*Set of tasks*.
a: List every figure written in digits in the passage on Russian history.
b: Repeat the part of the passage on Russian history that begins with "I haven't watched" and ends with "11 time zones.", swapping "average Joe" for "typical person".
c: Pick up the passage on Russian history after its final sentence and keep writing.
[Opening Document text section]
I haven't watched TV news or read a newspaper more than a few times a year in many decades. I just know more Russian history than the average Joe, and a good bit of that history involves large scale killing, mostly inflicted by Russians against others. Which is how Russia grew to be 70% the size of the NATO countries combined, and 4x the size of the EU combined. The Russian empire is smaller than it used to be, but it is still a sprawling empire crossing 11 time zones.

The Russians basically conquered the remnants of the Mongol empire that continued being ruled by Mongols, and accepted the Mongol rulers as vassals. Another name for it might be Mongol Empire 3.0*. What I find curious is that they did not explicitly incorporate Mongolia into the empire. Even in its current diminished state, however, something like 80% of Russian territory was part of the old Mongol Empire before factoring in Slavic lands.
[Closing Document text section]
[Opening Provided data section]
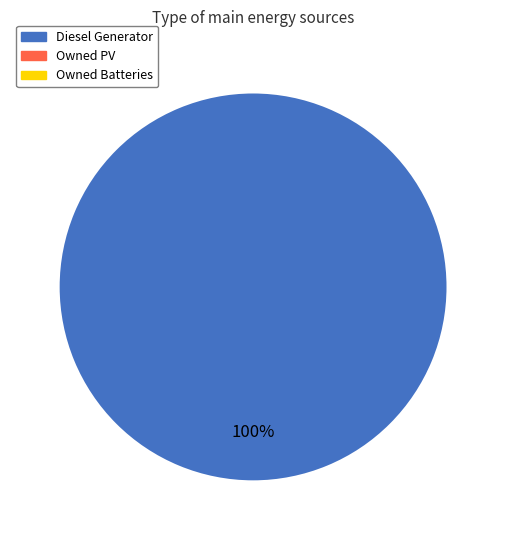

Is there a majority slice in this chart?

Yes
[Closing Provided data section]
*Results in order*.
a: 70%, 4x, 11, 3.0, 80%

b:
I haven't watched TV news or read a newspaper more than a few times a year in many decades. I just know more Russian history than the typical person, and a good bit of that history involves large scale killing, mostly inflicted by Russians against others. Which is how Russia grew to be 70% the size of the NATO countries combined, and 4x the size of the EU combined. The Russian empire is smaller than it used to be, but it is still a sprawling empire crossing 11 time zones.

c:
From a non-Russian prespective, the problem with Russia was *never* communism. It was always Russian imperialism. Nobody cares what Russians do in Russia proper. The issue is that they kept on wanting to expand their borders. If the Russians had kept Communism and dropped their imperialism, the world would be a better place. Instead, they dropped Communism and kept imperialism.

* Mongol Empire 2.0 was just before the stans went their own way with the dissolution of the Soviet Union. Mongol Empire 1.0 was when the Mongols ruled Russia as well, instead of being ruled by Russia.

221 posted on 05/12/2022 3:07:22 PM PDT by Zhang Fei (My dad had a Delta 88. That was a car. It was like driving your living room.)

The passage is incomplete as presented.